Na véspera, o presidente disse que pessoas não vacinadas são "irresponsáveis" e que ele planejava tornar suas vidas tão complicadas que elas acabariam tendo de tomar a vacina.

"Os não vacinados, quero muito encher o saco deles. E vamos continuar fazendo isso, até o fim. Essa é a estratégia", disse Macron.

Na fala, o presidente de centro-direita usou em francês o verbo "emmerder", um termo coloquial incomum para um chefe de Estado. O termo, um palavrão dependendo do contexto, tem difícil tradução para o português, mas pode ser entendido como "encher o saco" ou "pentelhar".

Críticas no Parlamento

A entrevista foi publicada pouco antes de parlamentares retomarem um debate sobre o novo projeto de lei, que tornará obrigatório a apresentação de um comprovante de vacinação contra a covid-19 para a entrada em restaurantes, cinemas e trens.

A sessão foi rapidamente tomada por uma discussão sobre os comentários do presidente.

"Um presidente não pode dizer coisas assim", afirmou o parlamentar Christian Jacob, líder do partido de oposição conservador Les Republicans. "Eu sou favorável ao passaporte da vacina, mas não posso apoiar um texto cujo objetivo é 'encher o saco' dos franceses."

"É esse seu objetivo, sim ou não? Não podemos continuar debatendo sem termos uma resposta clara sobre isso", disse.

Representantes da extrema-direita também atacaram o que classificaram como "violência" de Macron.

Mas críticas também partiram da esquerda. A prefeita de Paris, a socialistas Anne Hidalgo, e o comunista Fabien Roussel questionaram se Macron quer mesmo "unir" os franceses. Jean-Luc Mélenchon, da extrema esquerda, denunciou o que chamou de uma "confissão alucinante de Macron".

Premiê defende Macron

Outros opositores no Parlamento ecoaram as críticas exigiram que o primeiro-ministro Jean Castex, um aliado de Macron, desse explicações. A sessão foi suspensa pouco antes das 2h e retomada na tarde desta quarta-feira, após Castex defender os comentários de Macron.

"O que o presidente da República disse, eu ouço em todos os lugares e vocês sabem disso", disse o primeiro-ministro. "Há uma exasperação da parte dos nossos cidadãos ao verem toda uma forma de constrangimentos que lhes são impostos quando outros decidem libertar-se deles. (...) As palavras do presidente da República estão em perfeita sintonia com o que nós fazemos."

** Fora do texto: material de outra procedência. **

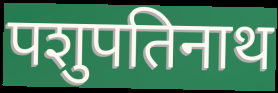
पशुपतिनाथ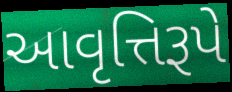
આવૃત્તિરૂપે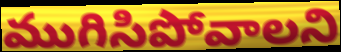
ముగిసిపోవాలని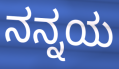
ನನ್ನಯ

"Quem está insultando a nação? Quem está fragmentando a nação? Quem leva os agentes de saúde, em nossas alas de emergências, a fazer escolhas éticas dramáticas? É uma pequena minoria", argumentou o primeiro-ministro em resposta a outro parlamentar. "Ser cidadão também significa ter deveres e relembrá-los."

Gafes

Desde que assumiu o poder em 2017, Macron, um ex-banqueiro e ex-ministro, fez esforços para tentar minimizar uma imagem de político arrogante próximo às elites, que persiste entre vários franceses. No entanto, ocasionalmente ele é acusado de insensibilidade.

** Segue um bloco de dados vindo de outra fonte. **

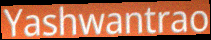
YashwantraoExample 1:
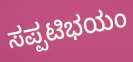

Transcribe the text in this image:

ಸಪ್ಪಟಿಭಯಂ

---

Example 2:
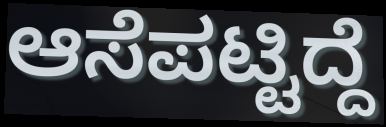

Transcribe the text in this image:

ಆಸೆಪಟ್ಟಿದ್ದೆ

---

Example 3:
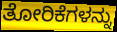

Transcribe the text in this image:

ತೋರಿಕೆಗಳನ್ನು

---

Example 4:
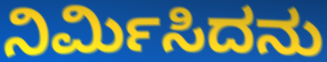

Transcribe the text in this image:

ನಿರ್ಮಿಸಿದನು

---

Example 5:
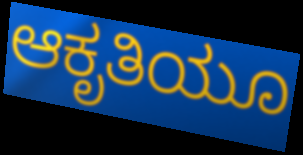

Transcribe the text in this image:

ಆಕೃತಿಯೂ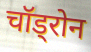
चॉड्रोनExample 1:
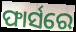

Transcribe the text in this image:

ଫାର୍ସରେ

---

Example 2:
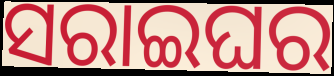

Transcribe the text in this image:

ସରାଇଘର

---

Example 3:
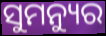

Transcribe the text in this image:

Em 2017, ele foi criticado por afirmar estações ferroviárias são lugares "onde se encontram pessoas bem-sucedidas e pessoas que não são nada". No ano seguinte, provocou polêmica ao afirmar a um desempregado que descrevia suas dificuldades que bastava "atravessar a rua" para encontrar emprego.

Pandemia

Após as falas de Castex, os debates sobre a lei foram retomados, mas começaram a se arrastar diante de centenas de emendas apresentadas pelos parlamentares. Por volta de 20h (16h em Brasília), os parlamentares ainda tinham que analisar 390 emendas ao texto.

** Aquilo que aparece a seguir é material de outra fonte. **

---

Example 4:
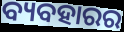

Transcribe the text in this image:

ବ୍ୟବହାରର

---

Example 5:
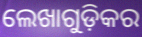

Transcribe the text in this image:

ଲେଖାଗୁଡ଼ିକର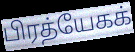
பிரத்யேகக்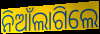
ନିଆଁଲାଗିଲେ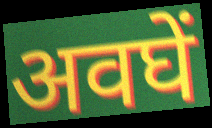
अवघें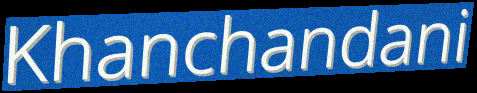
Khanchandani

Se aprovada, a lei prevê que maiores de 12 anos sem vacinação não poderão ir a restaurantes, museus, academias, cinemas ou utilizar certos transportes, mesmo que apresentem teste de diagnóstico negativo de menos de 24 horas.

A França vem enfrentando um avanço robusto do coronavírus nas últimas semanas. Nesta quarta-feira, foram registradas mais 332 mil novas infecções - um novo recorde no país. Entre os franceses, 78,6% receberam pelo menos uma dose da vacina e 76,8% receberam todas as doses necessárias.